È, prima di tutto, una storia d’amore: di un legame assoluto tra fratello e sorella, che non si esaurisce di fronte alla morte. Emily, di qualche anno più piccola di Joe, quel bambino nato prematuro e adesso di nuovo così fragile. «Joe, in quel momento tu sei diventato il mondo intero per me», dice Emily ricordando i primi anni insieme ed è inconcepibile per lei immaginare un futuro senza Joe, la distanza sempre più grande fra loro, superare in anni l’età del fratello, continuare a vivere. Ecco, qui, è racchiuso il dolore più grande e irrazionale, invecchiare più di qualcuno che abbiamo amato, continuare a vivere senza di lui. Ed è in quel dolore così profondo, che entra, abbagliante, la luce:
E poi c’è la felicità. A volte mi fermo e metto piano una mano sull’altra o mi porto molto lievemente la punta delle dita alla gola, e provo una sensazione fluttuante. Sorrido. Non sapevo, fino a quando non è arrivato un segmento felice di futuro, che la felicità mi aspettava intatta. Ho fatto solo un tratto di strada nel futuro, e così tanto mi resta da vedere. (p. 223)
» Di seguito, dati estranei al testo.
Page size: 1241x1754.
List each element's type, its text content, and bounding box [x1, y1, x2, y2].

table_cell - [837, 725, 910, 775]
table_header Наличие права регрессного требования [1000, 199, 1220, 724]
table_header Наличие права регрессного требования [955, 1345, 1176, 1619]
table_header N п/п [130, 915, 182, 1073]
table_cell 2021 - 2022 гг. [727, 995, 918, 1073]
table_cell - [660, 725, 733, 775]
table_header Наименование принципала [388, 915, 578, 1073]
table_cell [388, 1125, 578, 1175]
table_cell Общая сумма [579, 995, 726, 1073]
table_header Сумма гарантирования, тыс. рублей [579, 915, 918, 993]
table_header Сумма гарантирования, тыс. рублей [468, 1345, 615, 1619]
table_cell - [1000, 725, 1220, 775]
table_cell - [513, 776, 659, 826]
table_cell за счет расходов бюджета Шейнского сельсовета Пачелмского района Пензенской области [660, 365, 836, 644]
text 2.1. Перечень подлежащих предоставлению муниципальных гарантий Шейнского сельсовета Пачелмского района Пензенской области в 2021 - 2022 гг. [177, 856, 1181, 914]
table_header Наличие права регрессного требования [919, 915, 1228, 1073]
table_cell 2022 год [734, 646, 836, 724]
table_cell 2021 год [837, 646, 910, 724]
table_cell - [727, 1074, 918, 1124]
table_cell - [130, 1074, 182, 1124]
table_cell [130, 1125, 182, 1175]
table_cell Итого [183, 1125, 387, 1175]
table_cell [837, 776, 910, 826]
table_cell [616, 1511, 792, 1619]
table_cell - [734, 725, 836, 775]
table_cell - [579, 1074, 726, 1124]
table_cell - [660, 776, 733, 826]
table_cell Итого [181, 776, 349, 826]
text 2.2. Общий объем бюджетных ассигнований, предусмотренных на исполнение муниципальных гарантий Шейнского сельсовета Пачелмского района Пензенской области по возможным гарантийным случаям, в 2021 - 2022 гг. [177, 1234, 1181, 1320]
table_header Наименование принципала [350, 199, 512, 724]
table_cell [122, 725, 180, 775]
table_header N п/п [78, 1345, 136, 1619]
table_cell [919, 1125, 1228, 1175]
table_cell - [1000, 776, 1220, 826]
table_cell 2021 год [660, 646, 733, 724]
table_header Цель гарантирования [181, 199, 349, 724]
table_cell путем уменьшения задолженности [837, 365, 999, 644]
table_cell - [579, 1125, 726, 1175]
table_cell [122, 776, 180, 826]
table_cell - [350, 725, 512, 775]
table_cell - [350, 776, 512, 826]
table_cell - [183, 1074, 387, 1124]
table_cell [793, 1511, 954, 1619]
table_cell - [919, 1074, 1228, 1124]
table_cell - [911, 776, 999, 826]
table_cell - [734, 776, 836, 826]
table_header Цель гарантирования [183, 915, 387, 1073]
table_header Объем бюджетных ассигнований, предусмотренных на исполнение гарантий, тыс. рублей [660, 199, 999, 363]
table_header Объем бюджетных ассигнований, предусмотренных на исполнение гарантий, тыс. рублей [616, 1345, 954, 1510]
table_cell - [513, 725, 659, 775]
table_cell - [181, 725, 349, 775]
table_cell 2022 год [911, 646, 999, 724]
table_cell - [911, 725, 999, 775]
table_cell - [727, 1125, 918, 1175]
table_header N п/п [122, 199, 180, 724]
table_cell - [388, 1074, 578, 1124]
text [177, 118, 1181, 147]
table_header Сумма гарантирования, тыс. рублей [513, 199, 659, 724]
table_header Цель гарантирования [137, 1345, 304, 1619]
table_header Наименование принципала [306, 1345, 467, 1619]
Anche nei giorni della malattia, in quel nuovo quotidiano di cure e medicinali sempre più forti, ci sono lampi di bellezza, perché se forse il miracolo più grande non è stato concesso bisognerà accontentarsi di tanti, inestimabili piccoli miracoli lungo la strada. I pezzi di vita condivisa, l’ironia con cui affrontare il dolore, il significato di ogni giorno e momento insieme, affinché niente vada perduto. Affinché nessuno, sia perduto. Joe, che non vedrà mai davvero sviluppato il suo potenziale di violinista, che piange per una vita rimasta incompiuta e per l’amore che non ha avuto il tempo di conoscere, ma il suo passaggio su questa terra ancorato per sempre dentro tutti quelli che gli sono stati vicino, che ne condividono la memoria, il sangue.
Quei fili, che legano ognuno di loro, vanno anche da un capo all’altro del tempo: Edward e Joe, ragazzi in due epoche tanto diverse, l’omosessualità repressa l’uno, accolta come naturale parte di sé dall’altro. E forse Edward nonostante tutto è il personaggio più tragico di questa storia, punito dal tempo e dal luogo in cui è cresciuto, isolato dal rumore assordante del silenzio e dell’incomprensione famigliare, provato poi dalle perdite che si sommano una sull’altra.
Edward aveva attraversato la vita in modo così esitante, sempre col dubbio che qualcuno gli avrebbe chiesto che cosa stava nascondendo, ma nessuno glielo chiese mai. L’aveva nascosto troppo bene. Aveva preso una parte di sé e l’aveva messa via, come se fosse morta. Come gli sembrava arbitrario, adesso. Casuale, che avesse addirittura vissuto. (p. 213)
L’ha messa via quella parte di sé, si è costruito la famiglia che ci si aspettava. Accanto a Eleonor ma mai davvero vicini. Quanti segreti ognuno ha custodito.
«A volte il mondo è così bello, per caso»: anche in un giorno qualunque, anche nel dolore. E allora facciamo caso, lasciamoci commuovere da una storia così intensa e struggente e, soprattutto, dai tanti, piccoli miracoli del quotidiano.